DIVAGANDO NA TARDE CINZENTA

Tarde cinzenta, um céu grávido de chuva, terça feira de carnaval.
A minha cara metade dorme o sono das justas e eu - que não consigo dormir de dia – aqui diante do monitor.
“Morena”, nossa gatinha de estimação, a me fazer uma silenciosa companhia.
No mais, uma quase melancolia, não fosse a euforia que extravasa de quando em quando na cancha sintética de futebol a pouca distância de onde me encontro.
Vêm-me à lembrança:
O ciclo das águas cumprindo-se em distante fevereiro de minha existência numa tarde sufocada a um abraço cinzento de céu.Discreto lamento de chuva sussurrava um choro pelo telhado e da janela do sótão eu espiava os pingos encharcando gerânios ao redor da casa.
O quintal mergulhado em poças d´agua e pelo gramado, quero queros exibicionistas em passadas esguias.
Na cozinha de chão batido, troncos de lenha abrasavam trempe e tacho onde as peras de minha infância fundiam-se lentamente num encorpado doce.
Um odor adoçicado de brotas de figueira- usadas como aromatizante – desprendia-se daquela massa cor de âmbar, incensava o velho casarão de madeira e subindo pela escada do sótão, varava fendas entreabertas entre o telhado e vigamento, por onde poeira e fumaça, de muito já haviam gravado suas histórias.
Ao redor do tacho, de lenço e avental brancos, uma silhueta franzina, calada, repetia movimentos giratórios da pá, em busca do ponto exato ao doce.
Seu nome ? Maria !
Vó Maria, a “Nhá Teixeira” como era conhecida.
Inebriado àquela doçura, no sótão eu vagava no espaço entre uma janela e outra por onde corria um assoalho de tábuas largas.
Numa das janelas,proxima à escada, podia-se com pouco esforço alcançar as peras que pendiam pesadas na fragilidade dos galhos, espiar o entra e sai das abelhas “mirins” – presente de seu Manequinho, nosso vizinho, que as aprisionara numa pequena caixa d e madeira (antiga embalagem do Mate Leão).
Na outra janela, eu avistava o meu pequeno mundo cerzindo a estrada que levava à escola, a colonia dos lavradores,o trecho compreendido entre as moradias dos imigrantes árabes com suas janelas sempre abertas , rádios ligados em volumes altos e chaminés lançando perenes tufos d e fumaça.
Ao meio do caminho, no sótão, pelos encaixes das telhas haviam sempre, muito bem camufladas , algumas cartinhas de amores de infância e revistinhas não muito apropriadas e “pouco recomendáveis”, digamos assim.
Lá fora a tarde entregava os pontos à chuva que não passava, o riacho transbordava massacrando a sensibilidade das avencas que habitavam por debaixo da ponte.
Não demorava , uma voz forte e vibrante proferia um conhecido bordão:
-“Café tá na mesa ! Desça já daí, piá de bosta!

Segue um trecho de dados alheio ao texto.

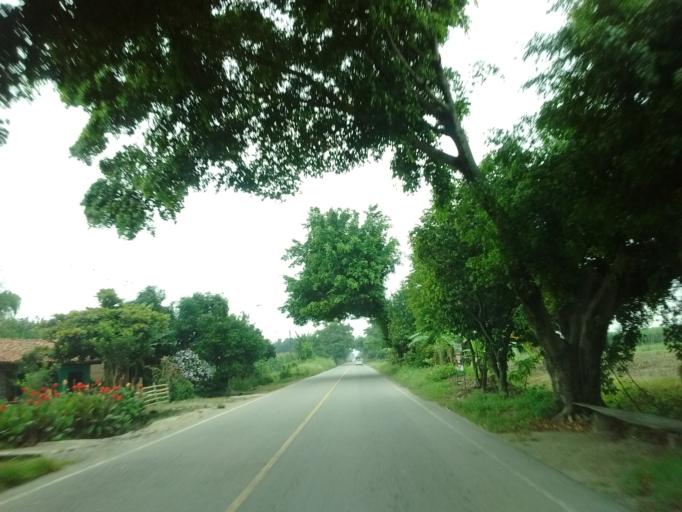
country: CO
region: Cauca
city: Padilla
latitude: 3.2248
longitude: -76.3592
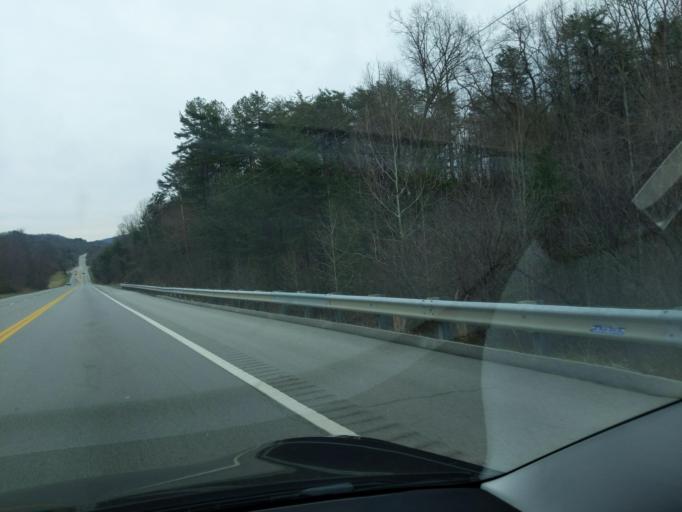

Não sei o que tanto faz nesse sótão !”
“Boa coisa é que não deve ser “ - acrescentava a outra voz.
Feito um gato eu pisava os mais de 15 degraus da escada.
Já na cozinha... Pão caseiro, doce de pera & figo, esperavam-me serenamente sobre a mesa .Ao seu redor a canequinha verde - de ágata - transbordando em café,leite e nata.
Eu me empanturrava. ! Vovó e mamãe falavam de seus cotidianos enquanto, calado e de boca cheia , eu divagava nas cartas e revistinhas camufladas sob os encaixes do telhado.
Lá fora, a chuva persistia molhando gerânios e escarolas no quintal.